Благородный Дом. Роман о Гонконге. Книга 2. Рискованная игра

22
18
20
22
24
26
28
30

– Не знаю. Он никогда не говорил. Перед тем как я… как я вышла за него, он попросил никогда не задавать вопросов, не спрашивать, куда он собирается, с какой целью и когда вернется. Я должна была принимать его таким, как он есть. – Она чуть поежилась. – Жить так было очень непросто.
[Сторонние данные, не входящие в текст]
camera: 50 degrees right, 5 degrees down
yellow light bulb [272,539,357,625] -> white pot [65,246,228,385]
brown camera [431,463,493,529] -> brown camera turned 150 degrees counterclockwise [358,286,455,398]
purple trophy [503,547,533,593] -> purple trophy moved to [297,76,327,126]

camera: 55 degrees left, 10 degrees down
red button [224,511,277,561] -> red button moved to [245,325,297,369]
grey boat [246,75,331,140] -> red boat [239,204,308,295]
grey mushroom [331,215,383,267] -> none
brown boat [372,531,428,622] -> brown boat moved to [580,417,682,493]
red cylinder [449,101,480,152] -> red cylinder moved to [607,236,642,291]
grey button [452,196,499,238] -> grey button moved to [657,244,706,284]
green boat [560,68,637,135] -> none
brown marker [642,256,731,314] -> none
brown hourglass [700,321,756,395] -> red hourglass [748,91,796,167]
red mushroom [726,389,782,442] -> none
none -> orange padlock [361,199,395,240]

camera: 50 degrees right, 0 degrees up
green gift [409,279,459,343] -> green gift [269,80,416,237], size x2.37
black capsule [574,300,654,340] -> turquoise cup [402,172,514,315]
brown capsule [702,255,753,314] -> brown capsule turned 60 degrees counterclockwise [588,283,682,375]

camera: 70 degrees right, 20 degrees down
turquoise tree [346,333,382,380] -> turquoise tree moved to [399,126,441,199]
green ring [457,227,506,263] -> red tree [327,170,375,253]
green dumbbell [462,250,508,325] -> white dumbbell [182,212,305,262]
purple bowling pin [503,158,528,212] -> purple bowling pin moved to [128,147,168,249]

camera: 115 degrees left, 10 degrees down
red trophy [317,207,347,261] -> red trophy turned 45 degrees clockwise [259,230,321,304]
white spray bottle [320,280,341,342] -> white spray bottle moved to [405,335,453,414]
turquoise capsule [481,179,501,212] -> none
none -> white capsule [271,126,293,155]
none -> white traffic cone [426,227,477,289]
– Зачем же вы согласились? Почему? Что вас заставило?

Рико опять помолчала.

– Я родилась в Японии в тридцать девятом и ребенком приехала с родителями в Берн – отец был мелким служащим в японском посольстве. В сорок третьем году он вернулся в Японию, а нас оставил в Женеве. Наша семья из… наша семья родом из Нагасаки. В сорок пятом отец пропал без вести, пропали и все родные. Возвращаться было некуда, и мать решила остаться в Швейцарии. Мы поселились в Цюрихе у одного доброго человека, который умер четыре года назад. Он… они оплатили мое обучение, заботились обо мне, и мы жили счастливо. Я знала, что они не женаты, но они делали вид, будто состоят в браке, и я притворялась, будто им верю. Когда мой приемный отец умер, денег не осталось или осталось совсем немного. Ганс Грессерхофф был его знакомым. Моего приемного отца звали Симеон Церак. Он был из перемещенных лиц, тайбань, человек без отечества. Родился в Венгрии, а жил в Швейцарии. По его словам, до войны он работал бухгалтером в Будапеште. Мой брак с Гансом Грессерхоффом устроила мать. – Она оторвала взгляд от ковра. – Это был… это был хороший брак, тайбань. По крайней мере, я изо всех сил старалась стать такой, какой хотели меня видеть мой муж и моя мать. Моим гири, моим долгом, было повиноваться матери, нэ?

– Да, – отозвался Данросс. Он знал, что такое долг, гири, самое значимое для японцев слово, воплощающее их культурное наследие и образ жизни. – Вы выполнили свой гири превосходно, я уверен. И что, по мнению вашей матушки, является вашим гири теперь?

– Моя мать умерла, тайбань. Когда скончался мой приемный отец, она не захотела больше жить. Как только я вышла замуж, она отправилась в горы и съехала на лыжах в ледяную расселину.

– Это ужасно.

– О нет, тайбань, это очень хорошо. Она умерла, как ей хотелось, в то время и в том месте, которые выбрала сама. Муж умер, я пристроена, что ей еще оставалось делать?

– Ничего, – проговорил он, а в ушах звучал ее мягкий голос, такой искренний и спокойный. На ум пришло японское слово ва – «гармония». «Вот что есть в этой женщине, – подумал он. – Гармония. Наверное, потому она такая красивая. Айийя, вот бы мне обрести такую ва

Зазвонил телефон.

– Да, Клаудиа?

– Вас спрашивает Алексей Травкин, тайбань. Извините, но он говорит, что это важно.

– Спасибо. – Он повернулся к Рико. – Извините. Да, Алексей?

– Прошу прощения, что отрываю от дел, тайбань, но Джонни Мур плохо себя чувствует. Он не сможет участвовать в скачках. – Джонни Мур был их главный жокей.

Голос Данросса зазвенел.

– Сегодня утром с ним вроде было все в порядке.

– У него высокая температура, доктор сказал, что это может быть пищевое отравление.

– Думаешь, ему что-то подсыпали, Алексей?

– Не знаю, тайбань. Знаю только, что сегодня он нам не годится.

Данросс помолчал. Скакать самому? Он справится лучше всех остальных своих жокеев, однако Ноубл Стар придется нести лишний вес. Браться за это или нет?